Parce que ce tunnel c’était moins le repaire du Dragon (celui-là l’Archange Michel l’avait terrassé !) que celui du Satan cornu attisant de son trident les flammes de l’Enfer, cette image effroyable du Catéchisme en français (ou en breton) psalmodié tous les jeudis matin à l’église sur l’air des tables de multiplication sous la baguette de M. le Recteur Corfec, au demeurant fort respectable, mais qui pour faire bonne mesure, ne manquait jamais de nous rappeler la parabole du Riche dans la fournaise implorant Lazare (encore lui !) de tremper son doigt dans l’eau afin de lui rafraîchir la langue. Ainsi nous maintenait-on dans une terreur inspirée du Jugement Dernier : mourir après un péché mortel sans avoir pu se confesser, c’était, sans appel l’Enfer pour l’Eternité, cette autre non moins épouvantable abstraction.

A côté de ces visions…terroristes, il y avait, plus souriantes celles-là, les païennes Légendes du Rocher contées par notre grand-père pendant les interminables soirées de couvre-feu : celle du Dragon Rouge que les Allemands avaient dû singulièrement énerver avec leurs marteaux pneumatiques et surtout celle de Pierrick Scouarn pour qui s'était entrouvert une nuit de Toussaint, le Rocher où le Roi d’une cité engloutie avait entassé d’immenses richesses (la version de la maison censurée par l’Imprimatur ne disait mot des Vierges de la Caverne d’Ali Baba !), mais le jeune homme qui n’avait le droit d’y passer que le temps des douze coups de minuit s’était attardé et avait été enseveli.

Nul trésor, nulle révélation et nul message, hélas, dans la casemate désolée à la voûte aux grossières aspérités. D’où la tentation de nous enfoncer dans le tunnel…ce que nous aurions fait s’il n’avait décrit après quelques mètres une courbe au-delà de laquelle la lumière ne pénétrait pas. C’est donc l’absence de lampe et, il faut l’avouer, une sainte frousse, qui nous ont fait rester en limite du jour, car Dieu ( !) sait si nous n’aurions pas été tentés de parcourir les 150 à 200 mètres (à vol d’oiseau !) nous séparant de l’autre sortie, distance sans doute plus importante, les ouvrages militaires, tout comme les tranchées, n’étant jamais rectilignes. Nous venions de manquer une occasion qui ne se représenterait plus et… nous l’avions échappé belle !
━━━━
● Tâche à réaliser
Recopiez le passage de l'extrait fourni qui va de « A côté de ces » à « avait été enseveli. ».

● Documents fournis
━━━━
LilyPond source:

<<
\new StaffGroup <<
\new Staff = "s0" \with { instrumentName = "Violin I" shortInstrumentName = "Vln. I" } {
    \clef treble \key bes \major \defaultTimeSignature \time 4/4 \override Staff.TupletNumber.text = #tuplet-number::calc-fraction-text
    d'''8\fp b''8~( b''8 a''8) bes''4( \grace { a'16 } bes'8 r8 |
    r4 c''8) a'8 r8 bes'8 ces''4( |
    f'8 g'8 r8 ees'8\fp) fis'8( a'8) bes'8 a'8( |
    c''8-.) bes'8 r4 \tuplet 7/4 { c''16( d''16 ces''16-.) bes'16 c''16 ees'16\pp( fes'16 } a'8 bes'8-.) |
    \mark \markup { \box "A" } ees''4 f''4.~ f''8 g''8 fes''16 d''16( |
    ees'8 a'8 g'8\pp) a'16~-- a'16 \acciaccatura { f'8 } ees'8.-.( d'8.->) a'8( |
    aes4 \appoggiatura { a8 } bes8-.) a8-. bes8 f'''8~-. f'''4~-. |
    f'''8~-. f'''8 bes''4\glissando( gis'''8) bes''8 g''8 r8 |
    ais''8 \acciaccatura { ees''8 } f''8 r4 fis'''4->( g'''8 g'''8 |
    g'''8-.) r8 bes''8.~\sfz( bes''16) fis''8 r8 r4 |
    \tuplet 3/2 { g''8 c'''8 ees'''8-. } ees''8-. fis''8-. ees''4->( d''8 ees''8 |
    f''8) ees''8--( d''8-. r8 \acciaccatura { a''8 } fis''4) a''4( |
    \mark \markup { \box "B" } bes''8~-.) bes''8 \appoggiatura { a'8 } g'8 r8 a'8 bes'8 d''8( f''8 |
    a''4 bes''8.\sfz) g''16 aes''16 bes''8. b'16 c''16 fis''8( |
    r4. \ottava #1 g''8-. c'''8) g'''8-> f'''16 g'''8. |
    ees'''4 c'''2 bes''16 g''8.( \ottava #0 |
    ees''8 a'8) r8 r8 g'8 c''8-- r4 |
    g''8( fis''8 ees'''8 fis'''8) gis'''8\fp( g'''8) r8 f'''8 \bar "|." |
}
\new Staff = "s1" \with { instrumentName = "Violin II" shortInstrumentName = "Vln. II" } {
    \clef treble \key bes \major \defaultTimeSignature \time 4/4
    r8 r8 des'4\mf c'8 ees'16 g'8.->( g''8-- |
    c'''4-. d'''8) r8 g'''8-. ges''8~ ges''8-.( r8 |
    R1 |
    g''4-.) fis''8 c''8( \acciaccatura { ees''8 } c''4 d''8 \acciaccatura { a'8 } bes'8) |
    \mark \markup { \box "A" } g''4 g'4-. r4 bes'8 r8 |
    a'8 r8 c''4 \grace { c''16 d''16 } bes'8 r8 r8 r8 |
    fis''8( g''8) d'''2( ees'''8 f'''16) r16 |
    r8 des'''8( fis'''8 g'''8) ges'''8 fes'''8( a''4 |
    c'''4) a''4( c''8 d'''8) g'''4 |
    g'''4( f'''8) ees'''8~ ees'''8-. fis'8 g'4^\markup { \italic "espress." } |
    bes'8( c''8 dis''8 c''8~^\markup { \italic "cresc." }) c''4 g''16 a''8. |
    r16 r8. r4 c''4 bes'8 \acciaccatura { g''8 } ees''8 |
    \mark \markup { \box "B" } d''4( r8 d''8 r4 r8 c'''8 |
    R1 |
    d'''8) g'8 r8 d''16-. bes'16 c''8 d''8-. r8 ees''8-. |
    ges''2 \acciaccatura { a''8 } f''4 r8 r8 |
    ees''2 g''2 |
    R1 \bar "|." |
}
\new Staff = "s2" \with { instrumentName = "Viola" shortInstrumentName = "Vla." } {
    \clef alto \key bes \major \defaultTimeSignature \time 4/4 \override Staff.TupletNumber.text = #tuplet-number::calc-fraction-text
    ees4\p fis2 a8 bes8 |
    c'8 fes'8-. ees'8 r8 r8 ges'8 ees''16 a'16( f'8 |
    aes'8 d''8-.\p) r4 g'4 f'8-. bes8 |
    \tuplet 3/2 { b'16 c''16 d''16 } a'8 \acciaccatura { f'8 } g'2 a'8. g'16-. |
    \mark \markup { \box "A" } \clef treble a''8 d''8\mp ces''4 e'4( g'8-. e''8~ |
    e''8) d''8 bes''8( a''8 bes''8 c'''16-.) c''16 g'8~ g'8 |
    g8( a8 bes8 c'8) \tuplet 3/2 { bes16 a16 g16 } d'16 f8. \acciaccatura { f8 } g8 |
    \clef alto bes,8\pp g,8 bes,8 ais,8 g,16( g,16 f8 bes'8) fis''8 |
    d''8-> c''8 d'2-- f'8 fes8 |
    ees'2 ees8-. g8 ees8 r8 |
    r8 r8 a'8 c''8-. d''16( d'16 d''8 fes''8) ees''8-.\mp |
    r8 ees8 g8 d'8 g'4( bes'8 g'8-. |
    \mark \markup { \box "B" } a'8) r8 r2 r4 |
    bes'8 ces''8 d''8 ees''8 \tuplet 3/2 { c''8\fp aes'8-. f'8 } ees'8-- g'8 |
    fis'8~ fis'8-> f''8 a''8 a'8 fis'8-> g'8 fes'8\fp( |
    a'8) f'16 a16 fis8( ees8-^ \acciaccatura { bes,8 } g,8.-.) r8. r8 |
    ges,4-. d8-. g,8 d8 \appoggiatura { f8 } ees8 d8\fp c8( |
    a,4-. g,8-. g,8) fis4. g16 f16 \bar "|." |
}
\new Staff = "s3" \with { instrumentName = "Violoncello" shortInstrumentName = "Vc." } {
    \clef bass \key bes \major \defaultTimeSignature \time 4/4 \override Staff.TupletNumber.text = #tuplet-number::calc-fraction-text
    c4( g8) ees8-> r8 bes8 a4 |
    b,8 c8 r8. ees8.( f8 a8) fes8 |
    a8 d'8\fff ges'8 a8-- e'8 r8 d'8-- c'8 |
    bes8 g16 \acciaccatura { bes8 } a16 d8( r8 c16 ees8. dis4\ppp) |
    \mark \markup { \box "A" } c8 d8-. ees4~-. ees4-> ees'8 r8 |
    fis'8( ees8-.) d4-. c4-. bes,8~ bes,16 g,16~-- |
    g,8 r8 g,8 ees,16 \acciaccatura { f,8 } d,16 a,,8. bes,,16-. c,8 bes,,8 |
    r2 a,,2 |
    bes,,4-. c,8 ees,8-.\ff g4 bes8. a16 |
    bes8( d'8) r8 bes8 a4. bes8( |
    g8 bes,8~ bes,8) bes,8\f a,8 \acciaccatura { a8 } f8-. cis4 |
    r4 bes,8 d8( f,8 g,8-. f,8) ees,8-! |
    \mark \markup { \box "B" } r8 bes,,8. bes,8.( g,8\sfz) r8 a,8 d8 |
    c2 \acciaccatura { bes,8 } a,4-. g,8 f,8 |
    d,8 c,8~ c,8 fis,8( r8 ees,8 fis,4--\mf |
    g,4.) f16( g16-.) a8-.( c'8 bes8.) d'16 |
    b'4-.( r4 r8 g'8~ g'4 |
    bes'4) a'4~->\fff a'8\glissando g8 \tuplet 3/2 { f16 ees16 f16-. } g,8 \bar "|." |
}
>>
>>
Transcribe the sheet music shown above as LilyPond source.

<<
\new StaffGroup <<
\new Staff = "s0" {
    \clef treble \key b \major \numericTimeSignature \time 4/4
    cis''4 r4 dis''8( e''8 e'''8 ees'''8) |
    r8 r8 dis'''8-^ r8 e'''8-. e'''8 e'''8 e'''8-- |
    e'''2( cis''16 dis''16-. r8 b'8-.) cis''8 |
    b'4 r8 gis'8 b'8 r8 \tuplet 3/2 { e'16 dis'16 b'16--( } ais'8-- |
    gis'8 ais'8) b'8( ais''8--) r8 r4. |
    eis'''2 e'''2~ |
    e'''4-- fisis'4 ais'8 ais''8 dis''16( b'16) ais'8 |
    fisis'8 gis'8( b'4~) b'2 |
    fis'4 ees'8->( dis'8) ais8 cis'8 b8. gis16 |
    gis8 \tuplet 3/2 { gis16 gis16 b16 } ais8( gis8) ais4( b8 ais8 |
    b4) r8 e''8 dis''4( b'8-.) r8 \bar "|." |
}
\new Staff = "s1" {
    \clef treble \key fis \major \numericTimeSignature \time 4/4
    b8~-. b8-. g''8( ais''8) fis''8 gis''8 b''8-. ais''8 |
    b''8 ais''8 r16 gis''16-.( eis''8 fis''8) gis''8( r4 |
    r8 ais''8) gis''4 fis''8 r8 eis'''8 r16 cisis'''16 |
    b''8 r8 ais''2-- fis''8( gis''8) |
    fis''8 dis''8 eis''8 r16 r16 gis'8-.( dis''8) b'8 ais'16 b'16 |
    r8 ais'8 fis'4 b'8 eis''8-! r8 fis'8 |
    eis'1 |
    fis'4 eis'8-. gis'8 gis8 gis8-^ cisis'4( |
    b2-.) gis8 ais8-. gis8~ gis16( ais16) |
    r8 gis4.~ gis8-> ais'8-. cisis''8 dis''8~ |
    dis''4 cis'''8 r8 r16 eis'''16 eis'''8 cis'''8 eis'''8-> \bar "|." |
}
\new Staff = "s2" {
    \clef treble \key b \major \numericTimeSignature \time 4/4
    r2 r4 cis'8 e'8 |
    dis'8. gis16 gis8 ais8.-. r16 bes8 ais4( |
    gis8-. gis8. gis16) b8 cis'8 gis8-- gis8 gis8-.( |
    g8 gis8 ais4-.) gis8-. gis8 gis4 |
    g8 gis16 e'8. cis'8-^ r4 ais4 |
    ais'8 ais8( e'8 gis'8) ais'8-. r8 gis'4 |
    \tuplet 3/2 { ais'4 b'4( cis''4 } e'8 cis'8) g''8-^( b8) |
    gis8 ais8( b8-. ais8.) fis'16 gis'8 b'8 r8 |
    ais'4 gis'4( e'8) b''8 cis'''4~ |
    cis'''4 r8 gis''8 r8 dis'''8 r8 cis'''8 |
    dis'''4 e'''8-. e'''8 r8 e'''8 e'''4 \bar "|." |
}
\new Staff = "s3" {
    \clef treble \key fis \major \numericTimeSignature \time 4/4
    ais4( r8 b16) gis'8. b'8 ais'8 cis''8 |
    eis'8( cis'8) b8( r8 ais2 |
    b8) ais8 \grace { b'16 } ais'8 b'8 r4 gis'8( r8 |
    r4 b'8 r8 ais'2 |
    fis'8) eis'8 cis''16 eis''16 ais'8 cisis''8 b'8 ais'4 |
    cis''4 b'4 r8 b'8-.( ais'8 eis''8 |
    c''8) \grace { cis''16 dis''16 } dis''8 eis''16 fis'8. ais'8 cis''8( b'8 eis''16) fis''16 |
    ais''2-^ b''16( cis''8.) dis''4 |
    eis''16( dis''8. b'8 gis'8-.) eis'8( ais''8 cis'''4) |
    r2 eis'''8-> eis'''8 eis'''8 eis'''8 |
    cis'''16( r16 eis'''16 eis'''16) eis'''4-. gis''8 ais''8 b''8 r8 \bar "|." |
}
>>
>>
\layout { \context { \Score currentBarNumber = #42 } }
━━━━
● Réponse attendue
A côté de ces visions…terroristes, il y avait, plus souriantes celles-là, les païennes Légendes du Rocher contées par notre grand-père pendant les interminables soirées de couvre-feu : celle du Dragon Rouge que les Allemands avaient dû singulièrement énerver avec leurs marteaux pneumatiques et surtout celle de Pierrick Scouarn pour qui s'était entrouvert une nuit de Toussaint, le Rocher où le Roi d’une cité engloutie avait entassé d’immenses richesses (la version de la maison censurée par l’Imprimatur ne disait mot des Vierges de la Caverne d’Ali Baba !), mais le jeune homme qui n’avait le droit d’y passer que le temps des douze coups de minuit s’était attardé et avait été enseveli.